> [Texto fornecido]
É claro que minha vida tem trilha sonora, como a de todo mundo. “Caçador de mim” me leva direto para a cozinha da casa de duas amigas, irmãs, onde passávamos horas cantando. As letras das músicas em um caderno universitário, escritas pela mãe delas, com anotação das cifras (que nunca consegui ler). “Ai que saudade d’ocê” e lá estou eu, na sala do apartamento onde morei durante a primeira faculdade, conversando com um namorado ao telefone. “Foi Deus quem fez você” e meu pai, ateu, está dirigindo, fita cassete no rádio, perguntando alto numa pausa longa no final da música: quem fez a Luciana, Amelinha, quem? E ela respondia: “Foi… foi Deus”. “Should I stay or should I go”, “Basket case”, “Overkill”, “No dia em que vim-me embora”, “Zé do Brasil”, “Mr. Jones” e a lista é longa. Passo (ou passava) quase todos os dias dos últimos cinco anos pela Avanhandava e em todas as vezes me lembro de escutar ali, pela primeira vez, “Eduardo e Monica”. Rua Avanhandava não existe mais para mim sem essa música.
Nesses dias, em que volto para a casa onde cresci, percebo que minha vida também tem lista bibliográfica ligada aos lugares. Pelos caminhos desconhecidos (e que algum mistério ainda nos reste) do cérebro, olhei para uma cadeira no gramado e me vi terminando de ler “Sidarta”, do Hermann Hesse. O sol estava ardido e depois do último ponto final fiquei um tempo ali, na tentativa de absorver um pouco do que tinha acabado de sentir e pensar. O silêncio interno daquele dia volta só de olhar para a cadeira.

> [Instruções do exercício]
1 > Responda com base no texto sobre a trilha sonora e as leituras ligadas a lugares:
(a) Quem escreveu as letras das músicas no caderno universitário?
(b) Que música ficou associada à Rua Avanhandava?
(c) Que livro foi lido até o fim na cadeira do gramado, e de que autor?
2 > No texto sobre a trilha sonora e as leituras ligadas a lugares, reescreva o trecho que começa em "Nesses dias, em" e segue até "para a cadeira.", substituindo "gramado" por "quintal".

> [Material para análise]

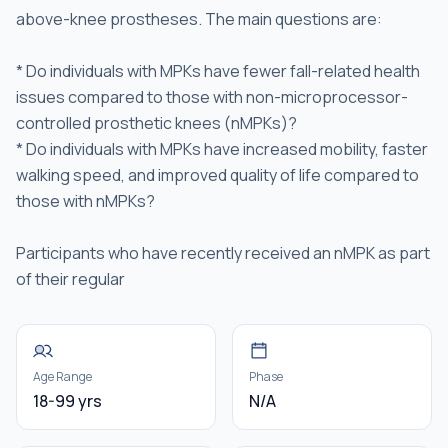
above-knee prostheses. The main questions are:
* Do individuals with MPKs have fewer fall-related health
issues compared to those with non-microprocessor-
controlled prosthetic knees (nMPKs)?
* Do individuals with MPKs have increased mobility, faster
walking speed, and improved quality of life compared to
those with nMPKs?
Participants who have recently received an nMPK as part
of their regular
Age Range
Phase
18-99 yrs
N/A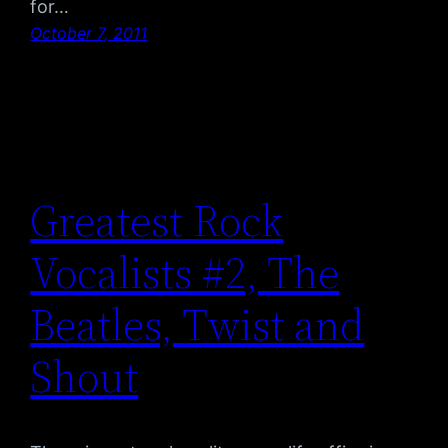
for…
October 7, 2011
Greatest Rock
Vocalists #2, The
Beatles, Twist and
Shout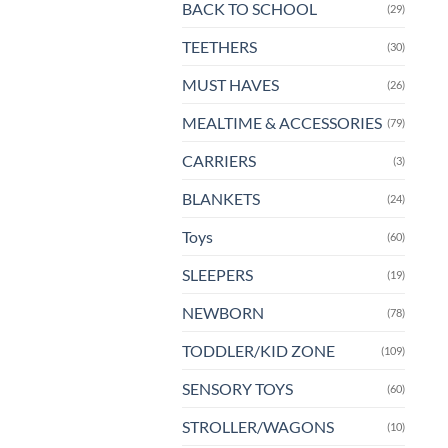
BACK TO SCHOOL
(29)
TEETHERS
(30)
MUST HAVES
(26)
MEALTIME & ACCESSORIES
(79)
CARRIERS
(3)
BLANKETS
(24)
Toys
(60)
SLEEPERS
(19)
NEWBORN
(78)
TODDLER/KID ZONE
(109)
SENSORY TOYS
(60)
STROLLER/WAGONS
(10)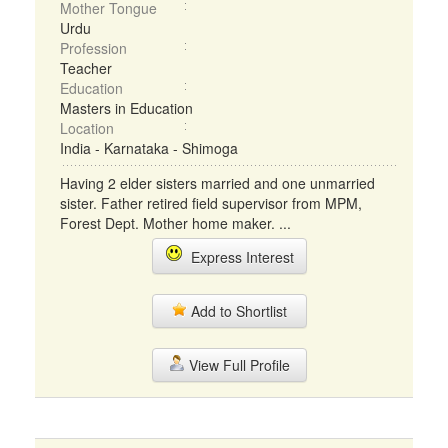
Mother Tongue
Urdu
Profession
Teacher
Education
Masters in Education
Location
India - Karnataka - Shimoga
Having 2 elder sisters married and one unmarried
sister. Father retired field supervisor from MPM,
Forest Dept. Mother home maker. ...
Express Interest
Add to Shortlist
View Full Profile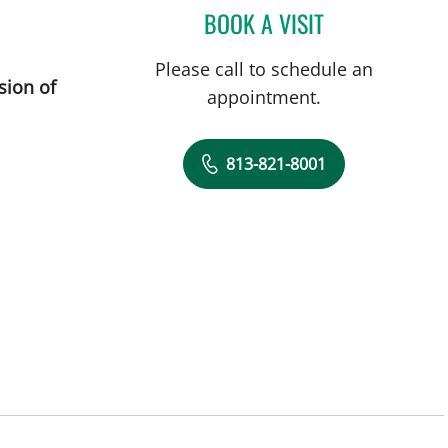
BOOK A VISIT
ROBERT JOSEPH PO
Please call to schedule an
sion of
appointment.
813-821-8001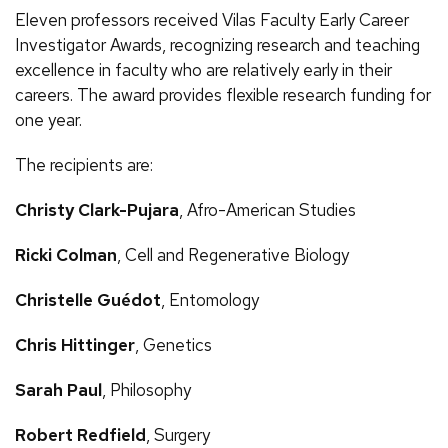
Eleven professors received Vilas Faculty Early Career
Investigator Awards, recognizing research and teaching
excellence in faculty who are relatively early in their
careers. The award provides flexible research funding for
one year.
The recipients are:
Christy Clark-Pujara
, Afro-American Studies
Ricki Colman
, Cell and Regenerative Biology
Christelle Guédot
, Entomology
Chris Hittinger
, Genetics
Sarah Paul
, Philosophy
Robert Redfield
, Surgery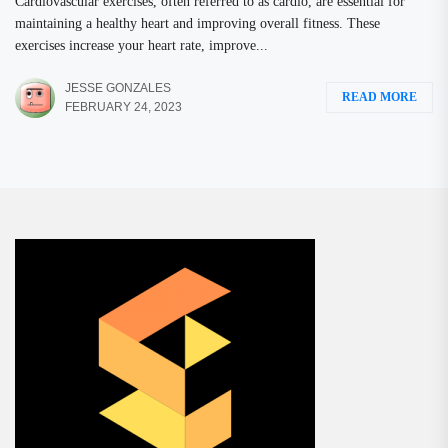
Cardiovascular exercises, often referred to as cardio, are essential for
maintaining a healthy heart and improving overall fitness. These
exercises increase your heart rate, improve...
JESSE GONZALES
READ MORE
FEBRUARY 24, 2023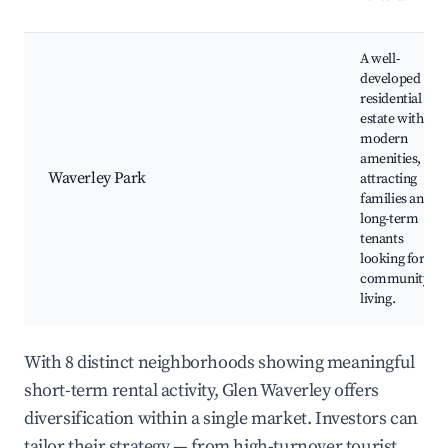
A well-
developed
residential
estate with
modern
amenities,
Waverley Park
attracting
families and
long-term
tenants
looking for
community
living.
With 8 distinct neighborhoods showing meaningful
short-term rental activity, Glen Waverley offers
diversification within a single market. Investors can
tailor their strategy — from high-turnover tourist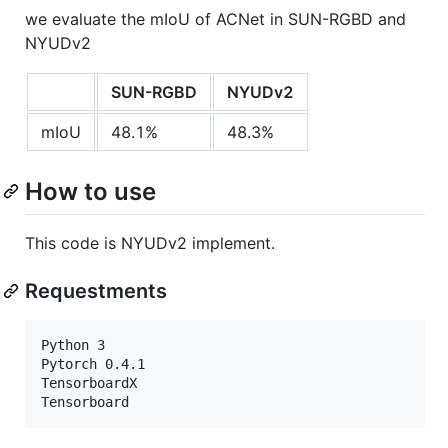
we evaluate the mIoU of ACNet in SUN-RGBD and
NYUDv2
SUN-RGBD
NYUDv2
mIoU
48.1%
48.3%
How to use
This code is NYUDv2 implement.
Requestments
Python 3

Pytorch 0.4.1

TensorboardX
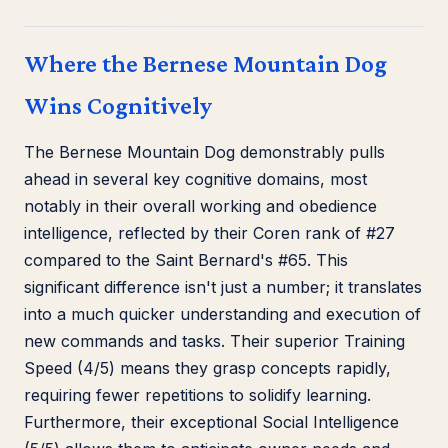
Where the Bernese Mountain Dog
Wins Cognitively
The Bernese Mountain Dog demonstrably pulls
ahead in several key cognitive domains, most
notably in their overall working and obedience
intelligence, reflected by their Coren rank of #27
compared to the Saint Bernard's #65. This
significant difference isn't just a number; it translates
into a much quicker understanding and execution of
new commands and tasks. Their superior Training
Speed (4/5) means they grasp concepts rapidly,
requiring fewer repetitions to solidify learning.
Furthermore, their exceptional Social Intelligence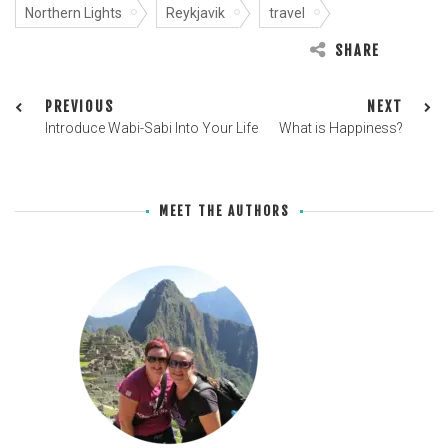
Northern Lights
Reykjavik
travel
SHARE
PREVIOUS
NEXT
Introduce Wabi-Sabi Into Your Life
What is Happiness?
MEET THE AUTHORS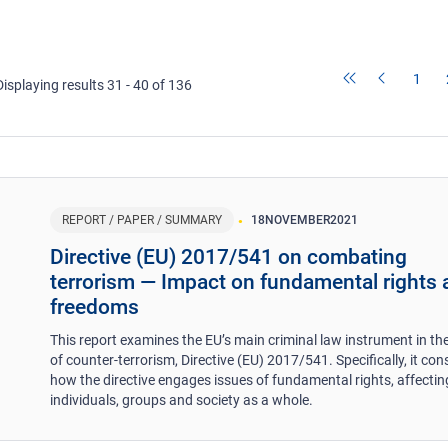
1
Displaying results 31 - 40 of 136
REPORT / PAPER / SUMMARY
18
NOVEMBER
2021
Directive (EU) 2017/541 on combating
terrorism ― Impact on fundamental rights
freedoms
This report examines the EU’s main criminal law instrument in the
of counter-terrorism, Directive (EU) 2017/541. Specifically, it con
how the directive engages issues of fundamental rights, affectin
individuals, groups and society as a whole.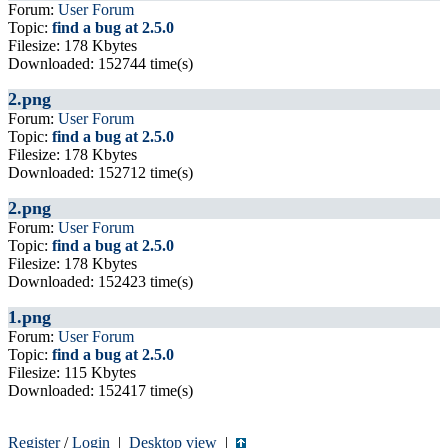
Forum:
User Forum
Topic:
find a bug at 2.5.0
Filesize: 178 Kbytes
Downloaded: 152744 time(s)
2.png
Forum:
User Forum
Topic:
find a bug at 2.5.0
Filesize: 178 Kbytes
Downloaded: 152712 time(s)
2.png
Forum:
User Forum
Topic:
find a bug at 2.5.0
Filesize: 178 Kbytes
Downloaded: 152423 time(s)
1.png
Forum:
User Forum
Topic:
find a bug at 2.5.0
Filesize: 115 Kbytes
Downloaded: 152417 time(s)
Register
/
Login
|
Desktop view
|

> [Respostas do exercício]
1 >
(a) A mãe das duas amigas, que eram irmãs.
(b) "Eduardo e Monica".
(c) "Sidarta", de Hermann Hesse.

2 >
Nesses dias, em que volto para a casa onde cresci, percebo que minha vida também tem lista bibliográfica ligada aos lugares. Pelos caminhos desconhecidos (e que algum mistério ainda nos reste) do cérebro, olhei para uma cadeira no quintal e me vi terminando de ler “Sidarta”, do Hermann Hesse. O sol estava ardido e depois do último ponto final fiquei um tempo ali, na tentativa de absorver um pouco do que tinha acabado de sentir e pensar. O silêncio interno daquele dia volta só de olhar para a cadeira.